> **ASSIGNMENT**:
Your answer needs to include each line of the records in which the string "embedded" can be found.

> **PROVIDED RECORDS**:
*** Begin section ***

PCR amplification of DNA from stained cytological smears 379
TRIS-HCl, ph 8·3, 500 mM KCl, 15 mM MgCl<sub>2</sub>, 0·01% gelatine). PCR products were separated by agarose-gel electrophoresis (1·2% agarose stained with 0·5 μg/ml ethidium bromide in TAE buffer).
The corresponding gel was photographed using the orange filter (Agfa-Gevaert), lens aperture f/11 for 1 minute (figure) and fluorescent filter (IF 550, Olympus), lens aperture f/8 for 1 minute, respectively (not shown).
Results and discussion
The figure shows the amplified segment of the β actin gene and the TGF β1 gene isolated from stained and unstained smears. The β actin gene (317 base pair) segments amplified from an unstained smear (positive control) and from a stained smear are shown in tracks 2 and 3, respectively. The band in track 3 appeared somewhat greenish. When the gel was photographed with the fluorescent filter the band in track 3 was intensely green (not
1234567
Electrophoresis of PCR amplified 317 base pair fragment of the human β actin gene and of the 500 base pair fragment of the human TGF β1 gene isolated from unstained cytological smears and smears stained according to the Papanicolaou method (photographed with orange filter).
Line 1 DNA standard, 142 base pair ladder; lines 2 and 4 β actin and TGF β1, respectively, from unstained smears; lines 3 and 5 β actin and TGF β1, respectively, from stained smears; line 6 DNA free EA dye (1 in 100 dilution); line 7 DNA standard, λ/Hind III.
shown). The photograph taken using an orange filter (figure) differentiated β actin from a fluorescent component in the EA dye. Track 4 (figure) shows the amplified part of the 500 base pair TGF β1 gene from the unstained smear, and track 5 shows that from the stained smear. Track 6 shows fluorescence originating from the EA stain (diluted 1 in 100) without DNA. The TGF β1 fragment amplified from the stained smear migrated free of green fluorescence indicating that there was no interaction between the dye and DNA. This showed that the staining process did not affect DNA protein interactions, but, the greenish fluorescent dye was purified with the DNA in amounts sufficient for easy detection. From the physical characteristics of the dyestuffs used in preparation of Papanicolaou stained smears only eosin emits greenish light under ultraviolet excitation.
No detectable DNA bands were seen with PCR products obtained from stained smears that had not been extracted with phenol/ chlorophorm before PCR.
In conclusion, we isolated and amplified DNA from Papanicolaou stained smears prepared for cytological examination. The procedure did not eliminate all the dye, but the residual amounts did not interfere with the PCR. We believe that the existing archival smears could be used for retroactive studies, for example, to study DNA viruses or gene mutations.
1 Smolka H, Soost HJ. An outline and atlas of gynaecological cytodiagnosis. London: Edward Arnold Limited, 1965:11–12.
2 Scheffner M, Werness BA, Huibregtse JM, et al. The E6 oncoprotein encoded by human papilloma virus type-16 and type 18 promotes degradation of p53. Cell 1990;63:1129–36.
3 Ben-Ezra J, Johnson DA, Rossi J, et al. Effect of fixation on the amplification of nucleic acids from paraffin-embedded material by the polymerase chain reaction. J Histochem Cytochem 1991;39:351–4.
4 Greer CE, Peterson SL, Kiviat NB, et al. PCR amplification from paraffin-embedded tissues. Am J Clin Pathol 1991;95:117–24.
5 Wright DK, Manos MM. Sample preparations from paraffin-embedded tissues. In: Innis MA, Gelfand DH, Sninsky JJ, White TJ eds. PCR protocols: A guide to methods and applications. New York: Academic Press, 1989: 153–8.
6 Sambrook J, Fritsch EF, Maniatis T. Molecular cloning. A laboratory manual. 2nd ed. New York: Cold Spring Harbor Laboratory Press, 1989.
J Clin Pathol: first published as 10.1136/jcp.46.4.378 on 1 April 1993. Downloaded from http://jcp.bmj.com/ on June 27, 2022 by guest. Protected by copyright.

*** End section ***

> **PROBLEM SOLUTION**:
3 Ben-Ezra J, Johnson DA, Rossi J, et al. Effect of fixation on the amplification of nucleic acids from paraffin-embedded material by the polymerase chain reaction. J Histochem Cytochem 1991;39:351–4.
4 Greer CE, Peterson SL, Kiviat NB, et al. PCR amplification from paraffin-embedded tissues. Am J Clin Pathol 1991;95:117–24.
5 Wright DK, Manos MM. Sample preparations from paraffin-embedded tissues. In: Innis MA, Gelfand DH, Sninsky JJ, White TJ eds. PCR protocols: A guide to methods and applications. New York: Academic Press, 1989: 153–8.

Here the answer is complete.